<= 2002.04.27

2002.04.29 =>

vote dukakis

Assorted digital camera snapshots here. I was going to crop and organize them and so on, but I am lazy and working over a prohibitively slow connection. Most of them are from January's RV trip through Nevada and Utah, but there are also a few from Brooklyn (comedy/tragedy) and San Francisco, as well as some pictures of Workshop people in my apartment doing things they shouldn't (exhibit A/exhibit B/exhibit C). Also, here are the sister and the cat who I'll be moving in with come August.

Last night we watched Donnie Darko, and everyone needs to see this pronto so we can get a conversation going. The fact that IMDB can't decide whether to file it under mystery, fantasy, drama, romance, or sci-fi should tell you something right away. I don't know that it's quite an unqualified success, but a few lingering questions can't obscure the importance of what this film does.

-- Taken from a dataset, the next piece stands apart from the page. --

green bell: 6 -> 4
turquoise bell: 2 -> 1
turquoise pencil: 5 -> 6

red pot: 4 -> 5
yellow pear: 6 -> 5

I really dislike most of the eighties brat-pack movies because they present a nostalgic and whitewashed version of high school; maybe it was different for other people, but my four years were not like that at all. A lot of us spent adolescence fighting demons, and even when a movie like The Breakfast Club tries to take that darkness on, it comes out tame and sanitized. There is nothing tame or sanitized about Donnie Darko. They absolutely nailed how it feels to be fifteen and at the end of your rope.

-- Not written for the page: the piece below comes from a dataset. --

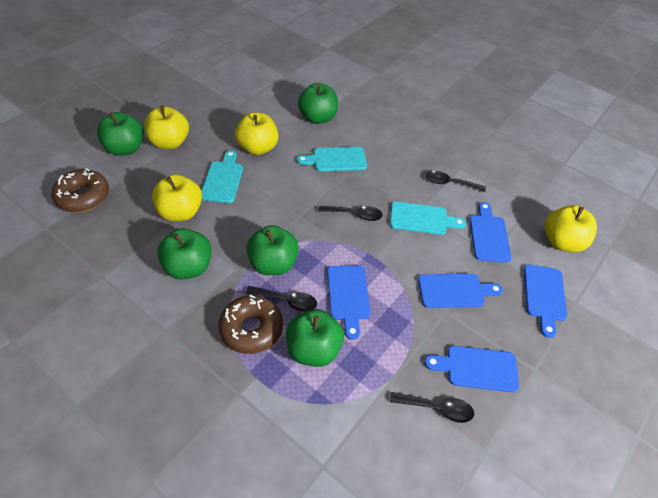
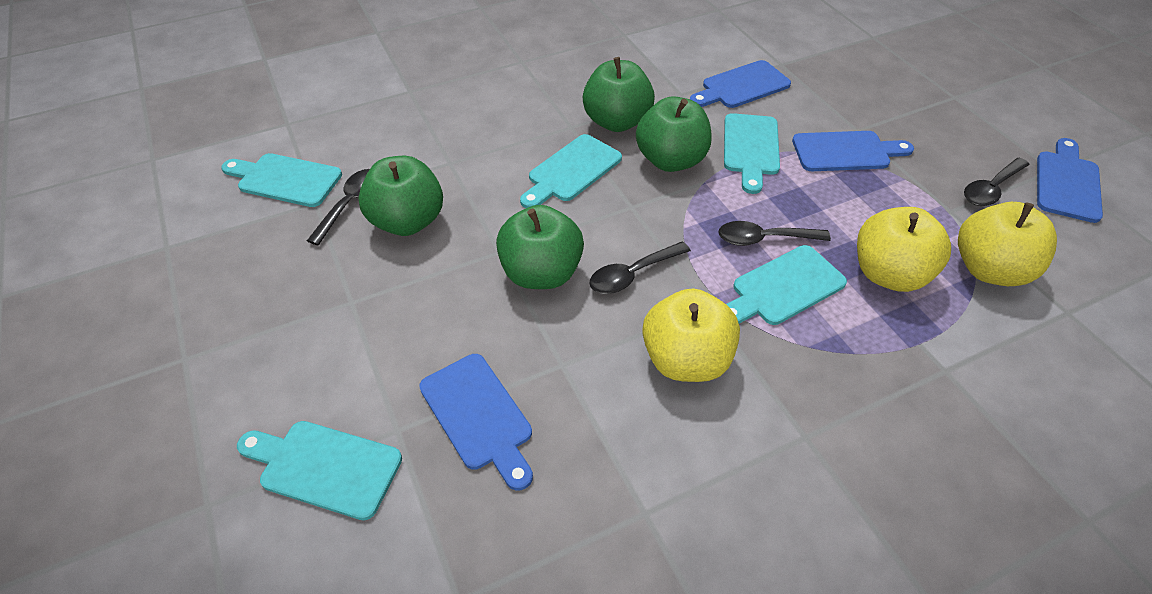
blue cutting board: 5 -> 4
brown donut: 2 -> 0
green apple: 5 -> 4
turquoise cutting board: 3 -> 5
yellow apple: 4 -> 3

Oh yeah, and there are the time warps and everything, but in a way those are distinctly secondary. The film needed a framework that would allow it to talk about the end of the world (which of course is no more than the death of the self, subjectively), and those fit the bill. I'm still not certain that it all adds up logically, but I don't know that it needs to. A year ago I would not be content with this sort of movie until I had sorted out all the causality, or alternatively figured out what was "real" and what was "hallucination," or whatever. People still try to do this sort of thing in workshop when confronted with an unusual piece. But of course that's a limited and limiting response. Relevant is Hugh Kenner's discussion of why James Joyce deliberately salted Ulysses with unsolveable mysteries:

...we may glimpse a Joyce who commenced by flexing the powers of auctorial omniscience, decreeing Bloomsday's very clouds and winds, and came to perceive as he worked the dangers of hermetic closure, of fastening the last rivet in what he seemed to be achieving, the ultimate late-nineteenth-century novel in which everything pertinent seems known and accounted for; perceived the exclusion from such an Analytical Engine of any invited response save a Cheshire Cat's irony; glimpsed its truly terrible knowingness, and the reductiveness of that. Temperament would have aided this perception, for though he loved closed systems he was attracted even more—had been at least since Exiles—to a mental cosmos founded, as Stephen tells us the church is founded, on mystery, 'and founded irremovably because founded, like the world, macro and microcosm, upon the void. Upon incertitude, upon unlikelihood' (9.841). Micro- and macrocosm, Ulysses, the empirical world. That sentence comes not long before the contrived incertitudes of 'Wandering Rocks,' where our empiricism receives many checks, and Joyce surely had moods in which he knocked a few holes in his fabric, to promote a little healthy incertitude.

[...]

But Einstein (1905) in effect denied an ideal simultaneity—'what really happens'—on which we get our imperfect fixes, and Kurt Gödel (1930) proved closure also impossible to deductive thought: always a hole at the bottom of the well-wrought bag. And Picasso (1909 ff.) ended the ideal separation of subject from painting, and Joyce (1922) the ideal separation of story from the book of words. All four, and others, terminate a dualism between the art or science and its materials.

Furthermore, the film does invite us to entertain the premise that there's a divinity that shapes our ends, rough-hew them how we will.